C’est la première fête familiale depuis la dernière guerre au cours de laquelle Amal, ses frères et ses cousins ont perdu de nombreux membres de leur famille et ont vu détruire leurs maisons et leurs plantations d’oliviers.

Le quartier où ils vivent, qui a été ravagé, est en reconstruction. Les arbres sont replantés, les champs sont à nouveau cultivés mais le plus dur pour les survivants est de reconstruire leur propre mémoire.

« Samouni Road », au fil des souvenirs, dresse le portrait de cette famille avant, pendant et après l’événement qui a marqué leur vie à jamais.

Cinéma : Samouni road
Cinéma : Samouni road

En 2009, Stefano Savona réalise «  Plomb durci  » composé d’images tournées à Gaza durant la guerre menée par l’armée israélienne dans l’enclave palestinienne. Un film qu’il réalisa comme un blog cinématographique au jour le jour, une sorte de chronique quotidienne conçue pendant l’attaque malgré la fermeture des frontières. Son objectif était de rendre compte de la guerre de l’intérieur le plus objectivement possible sans se concentrer sur les cadavres, la douleur et la violence.

C’est au cours de ce tournage, au lendemain du retrait de l’armée israélienne, lorsque le cinéaste a pu rejoindre le nord de la bande et la ville de Gaza, qu’il a rencontré la famille Samouni, communauté de paysans jusque là épargnée pas les années de conflits et d’occupation et confrontée pour la première fois à une tragédie sans précédent qui a vu périr vingt neuf membres de la famille et détruire les habitations et les plantations.

Le film sur ce terrible épisode ne pouvait être un simple compte rendu du massacre ou se limiter au constat du deuil.

Il s’agissait de trouver un autre point de vue et sortir de la position où le récit arriverait juste après le massacre, quand les protagonistes n’existent plus que comme victimes.

Il fallait redonner aux membres de la famille Samouni une existence longue, cesser de les ensevelir tous, survivants et morts, sous le poids de l’événement fatal.

Il n’était donc pas question que le film s’arrête aux images tournées en 2009.

En 2010, Stefano Savona apprenait le mariage d’un jeune couple dans la famille, qui semblait impossible une année auparavant à cause de la mort des pères des deux futurs mariés.

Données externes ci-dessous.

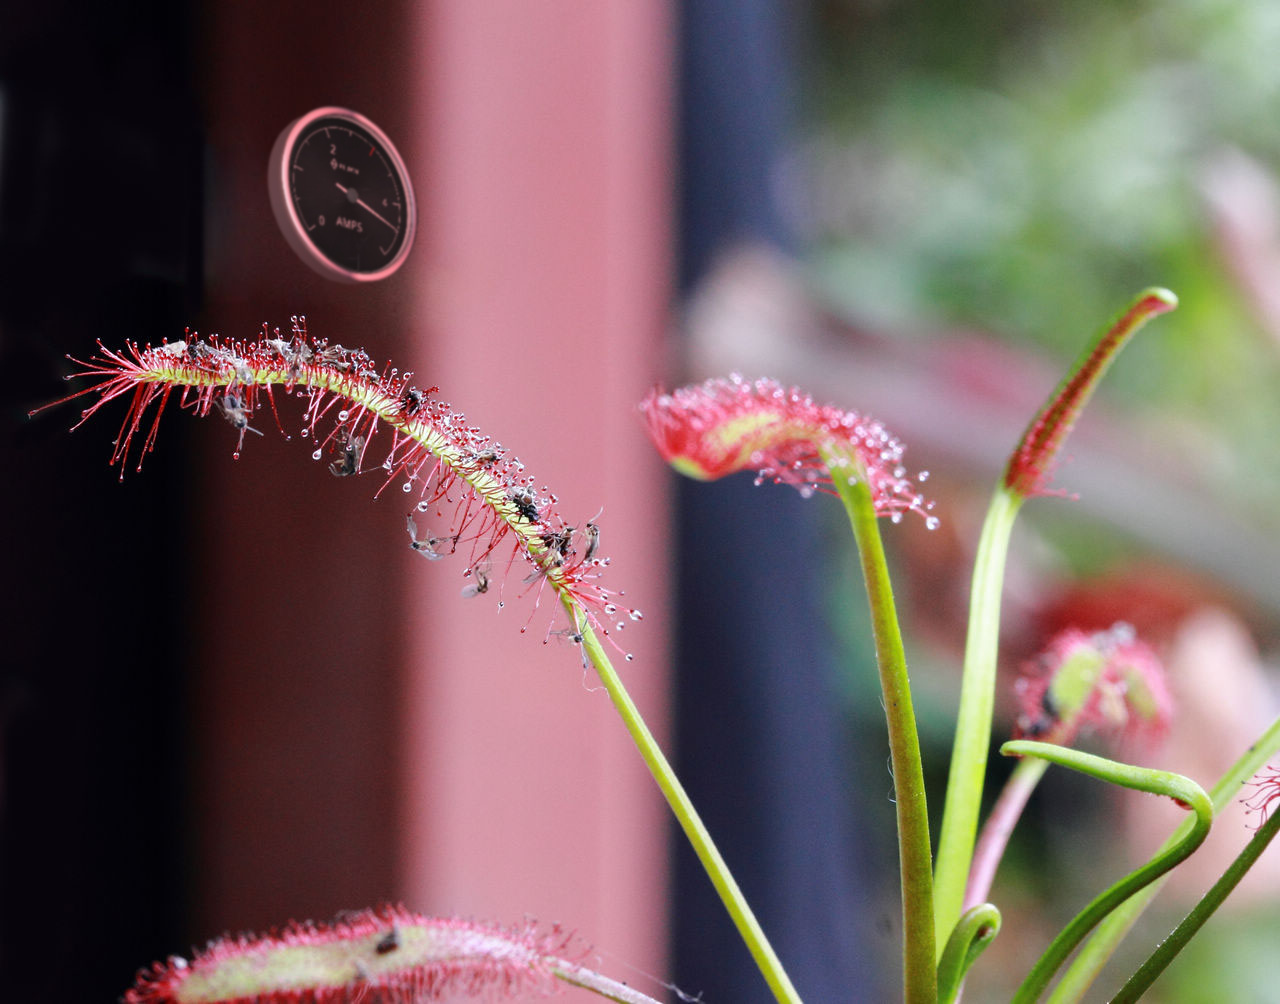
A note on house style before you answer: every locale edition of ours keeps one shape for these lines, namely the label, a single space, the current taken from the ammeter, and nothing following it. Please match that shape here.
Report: 4.5 A
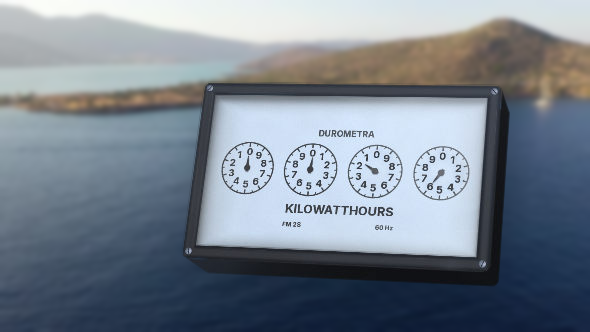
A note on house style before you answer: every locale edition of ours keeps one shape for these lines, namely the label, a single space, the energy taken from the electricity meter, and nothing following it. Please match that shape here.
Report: 16 kWh
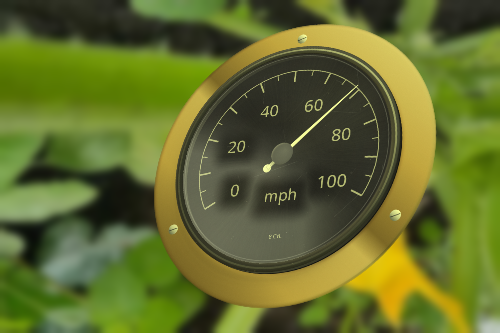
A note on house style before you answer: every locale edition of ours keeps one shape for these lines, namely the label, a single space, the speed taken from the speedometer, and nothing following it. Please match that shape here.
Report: 70 mph
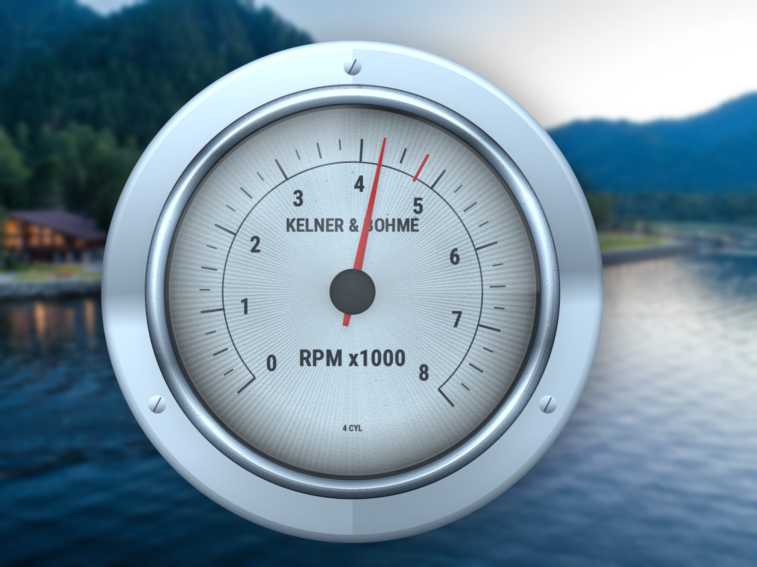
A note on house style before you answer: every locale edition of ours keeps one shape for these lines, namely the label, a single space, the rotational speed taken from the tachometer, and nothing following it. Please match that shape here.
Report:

Il est retourné auprès de la famille en dépit du fait qu’il était difficile d’entrer à Gaza et y a séjourné plusieurs semaines.

Les Samouni avaient réussi à remettre en état une partie de leurs champs, à transformer une étendue de décombres en quartier cultivé et verdoyant malgré les difficultés d’un embargo très strict.

Filmer la famille Samouni en 2010 a donné à Stefano Savona l’envie de raconter le quotidien de 2008 en donnant aux membres de la famille la variété et la force de leurs existences d’hommes, de femmes et d’enfants.

Il n’était pas question d’avoir recours à des comédiens pour les interpréter.

C’est alors qu’est venue l’idée de l’animation pour restituer les souvenirs des protagonistes, tous inspirés des récits et des témoignages des Samouni.

Les dessins d’animation étaient là pour faire revivre le quartier et les membres de la famille qui ont péri dans le massacre, pour réinventer tout ce qui a été détruit, les maisons, les mosquées, les vergers, ce paradis perdu qu’évoquent les survivants.

L’actualité de la famille Samouni, le documentaire et les images d’animation qui respectent les ressemblances des personnages font du film de Stefano Savona une œuvre singulière qui donne toute sa dimension dramatique à une situation toujours tragique et douloureuse et toujours aussi préoccupante.